I know in my soul I couldn’t have done in 1 million years any of what Yves Smith and NC did. No way. First, I’m too lazy. Second, I’m too ignorant. And third, I wouldn’t know who to call or what to ask. I’d just stare at the phone ‘till I got so tired I’d go back to drinking red wine surfing Youtube for Adele songs (I’m her fanboy too, faaaaak she’s awesome). That would take about 5 minutes. I guess that’s what the Justice Department and the rest of yuze did too, except you porn surfers at the SEC. So put on your flag pin, recite the pledge of allegiance and bundle $5,000 up from small donations. You can expense it on your books for “patriotic consulting services rendered.” You’ve already made the profit on it.

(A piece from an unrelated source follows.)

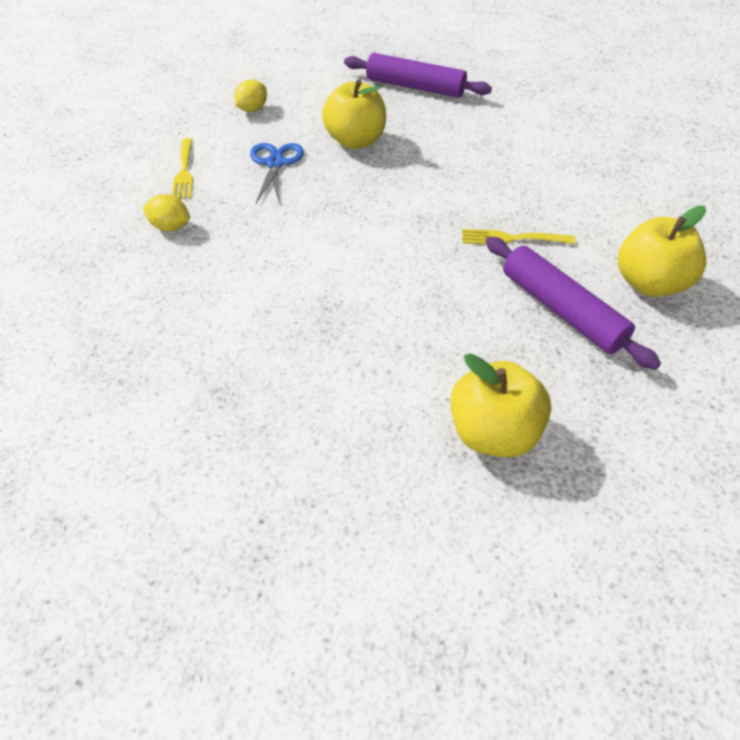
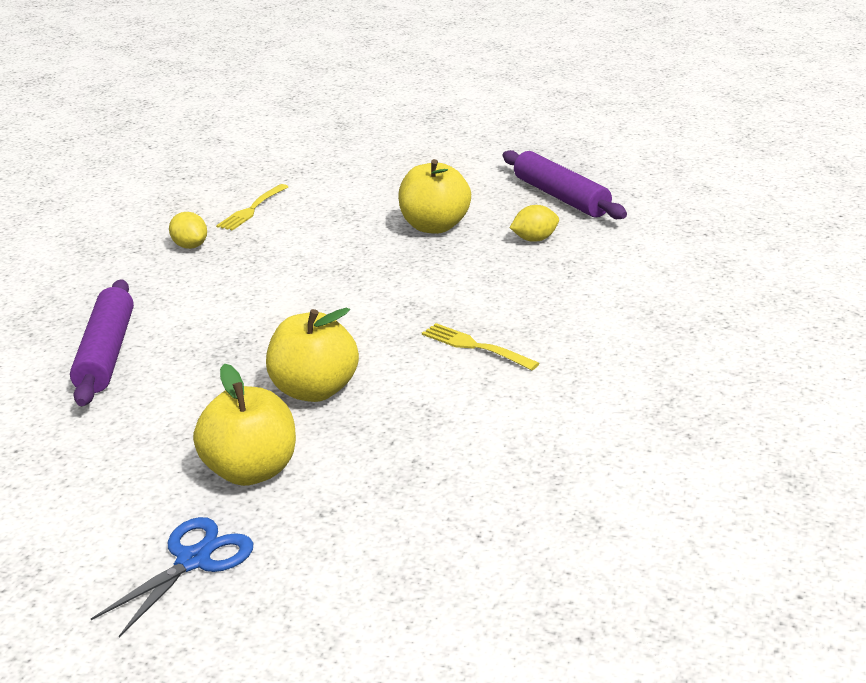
camera: 35 degrees right, 20 degrees down
(252, 109) = (373, 177): yellow lemon -> yellow lemon (534, 239)
(275, 163) = (336, 224): blue scissors -> blue scissors (193, 560)
(561, 310) = (439, 414): purple rolling pin -> purple rolling pin (106, 354)
(649, 283) = (563, 426): yellow apple -> yellow apple (314, 390)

And then there’s the “other” category — always useful when preparing financial statements! I’ll put $500,000 there. This is, for example, when the Institute for Nonsensical Economic Theorizing realizes its grants have done nothing but create stupendously irrelevant confusion and incomprehensible equations, and it tosses NC some cash like a Hail Mary into the End Zone, trying to put points on the board any way it can.
When I do some math in my head and add all this up I get roughly $5 million, which seems reasonable for a quick fundraiser. But I wouldn’t be surprised if it comes in over $10 million. Money is just an idea. Have yuz figured that out yet? And once an idea starts to move, it goes places you can’t imagine. That’s why you need to send in your money, because you can’t imagine it and neither can I. But they can. And they’ll keep making it real for you if you let them. It’s just good business. And you won’t be sucking up to anybody.